Die Aufgabe der bis 1974 fast 1200jährigen Selbstständigkeit von Bargen konnte nur per Landesgesetz erzwungen werden. Deutlich war das Bürgervotum bei der Anhörung am 20.1.1974. Über 493 stimmberechtigte Bargener waren für die Selbstständigkeit und nur 91 Stimmen gab es für die Großgemeinde Helmstadt-Bargen. Aber auch nach der freiwilligen „Zwangsehe“ mit Helmstadt , hat sich das örtliche, öffentliche Leben neuen, sich immer wieder verändernden Situationen gestellt. Der Ortsname Bargen blieb im Gemeindenamen erhalten. Bargen erhielt mit dem Einglieder-ungsvertrag einen sechsköpfigen Ortschaftsrat, der sich verstärkt um die Belange des Orts-teils kümmert. Die unechte Teilortswahl sichert Bargen vier Gemeinderäte im „Gemeind-parlament“ von insgesamt 14 Vertretern.

**Vorliegende Datensätze**:
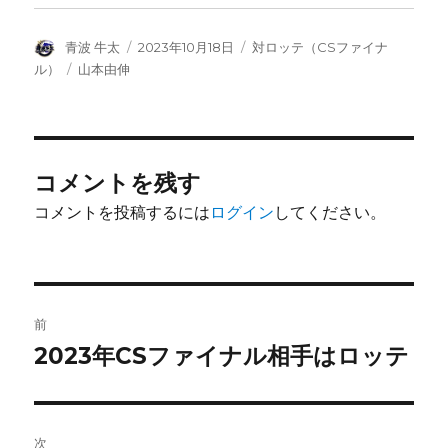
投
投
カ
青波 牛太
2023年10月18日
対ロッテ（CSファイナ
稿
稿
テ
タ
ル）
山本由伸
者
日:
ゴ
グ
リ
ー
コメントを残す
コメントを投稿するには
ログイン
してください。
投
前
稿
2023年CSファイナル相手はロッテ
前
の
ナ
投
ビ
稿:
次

...

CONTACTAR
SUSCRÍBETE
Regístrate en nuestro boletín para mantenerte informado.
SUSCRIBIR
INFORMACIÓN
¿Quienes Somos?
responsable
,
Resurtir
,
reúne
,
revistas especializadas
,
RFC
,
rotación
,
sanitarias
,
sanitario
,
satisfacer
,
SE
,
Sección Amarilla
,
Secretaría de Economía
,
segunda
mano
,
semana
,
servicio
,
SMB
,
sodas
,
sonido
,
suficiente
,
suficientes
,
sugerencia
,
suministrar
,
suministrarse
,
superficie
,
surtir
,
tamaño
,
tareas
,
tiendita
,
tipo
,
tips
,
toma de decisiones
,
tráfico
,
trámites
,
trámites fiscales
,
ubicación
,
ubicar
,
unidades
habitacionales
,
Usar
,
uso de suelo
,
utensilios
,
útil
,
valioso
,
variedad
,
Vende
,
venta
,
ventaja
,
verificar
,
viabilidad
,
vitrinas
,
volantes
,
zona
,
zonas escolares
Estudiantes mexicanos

...

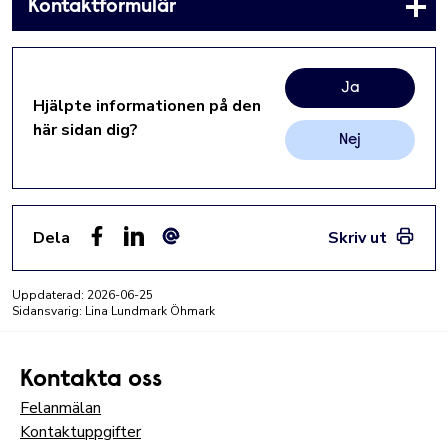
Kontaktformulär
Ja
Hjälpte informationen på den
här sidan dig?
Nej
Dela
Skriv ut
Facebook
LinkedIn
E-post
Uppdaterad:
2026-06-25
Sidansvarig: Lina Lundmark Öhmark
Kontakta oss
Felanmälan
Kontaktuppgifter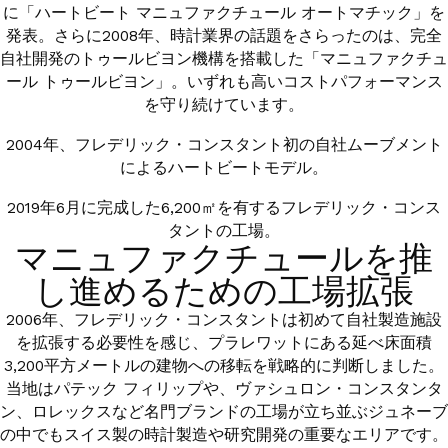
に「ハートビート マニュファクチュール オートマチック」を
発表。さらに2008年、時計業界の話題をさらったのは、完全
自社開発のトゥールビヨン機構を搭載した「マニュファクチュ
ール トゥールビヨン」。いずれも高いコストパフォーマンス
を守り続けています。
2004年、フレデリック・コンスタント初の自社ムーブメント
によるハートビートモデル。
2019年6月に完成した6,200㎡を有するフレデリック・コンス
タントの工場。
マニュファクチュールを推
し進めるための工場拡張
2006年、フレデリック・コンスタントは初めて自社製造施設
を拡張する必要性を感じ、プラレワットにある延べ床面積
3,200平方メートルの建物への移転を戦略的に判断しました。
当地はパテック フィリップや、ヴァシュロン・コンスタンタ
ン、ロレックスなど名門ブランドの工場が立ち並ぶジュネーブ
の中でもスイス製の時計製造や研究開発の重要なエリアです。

**Aufgabe 1**:
Beantworte zum Text über Bargen diese Fragen:
(a) Bis zu welchem Jahr war Bargen selbstständig?
(b) Wie viele Mitglieder hat der Ortschaftsrat von Bargen?
(c) Wie viele Gemeinderäte sichert die unechte Teilortswahl Bargen, und wie viele Vertreter gibt es insgesamt?
**Aufgabe 2**: Schreib aus dem Text über Bargen genau ab, von "Die Aufgabe der" bis "insgesamt 14 Vertretern.".
**Aufgabe 3**:
Stimmen diese Aussagen mit dem Text über Bargen überein? Antworte jeweils mit Ja oder Nein und zitiere die entscheidenden Worte.
(a) Die Anhörung fand am 20.1.1974 statt.
(b) Der Name Bargen verschwand aus dem Gemeindenamen.
(c) Für die Großgemeinde Helmstadt-Bargen gab es 91 Stimmen.

**Deine Antwort 1**:
(a) Bis 1974.
(b) Sechs.
(c) Vier Gemeinderäte von insgesamt 14 Vertretern.

**Deine Antwort 2**:
Die Aufgabe der bis 1974 fast 1200jährigen Selbstständigkeit von Bargen konnte nur per Landesgesetz erzwungen werden. Deutlich war das Bürgervotum bei der Anhörung am 20.1.1974. Über 493 stimmberechtigte Bargener waren für die Selbstständigkeit und nur 91 Stimmen gab es für die Großgemeinde Helmstadt-Bargen. Aber auch nach der freiwilligen „Zwangsehe“ mit Helmstadt , hat sich das örtliche, öffentliche Leben neuen, sich immer wieder verändernden Situationen gestellt. Der Ortsname Bargen blieb im Gemeindenamen erhalten. Bargen erhielt mit dem Einglieder-ungsvertrag einen sechsköpfigen Ortschaftsrat, der sich verstärkt um die Belange des Orts-teils kümmert. Die unechte Teilortswahl sichert Bargen vier Gemeinderäte im „Gemeind-parlament“ von insgesamt 14 Vertretern.

**Deine Antwort 3**:
(a) Ja: „Deutlich war das Bürgervotum bei der Anhörung am 20.1.1974.“
(b) Nein: „Der Ortsname Bargen blieb im Gemeindenamen erhalten.“
(c) Ja: „nur 91 Stimmen gab es für die Großgemeinde Helmstadt-Bargen“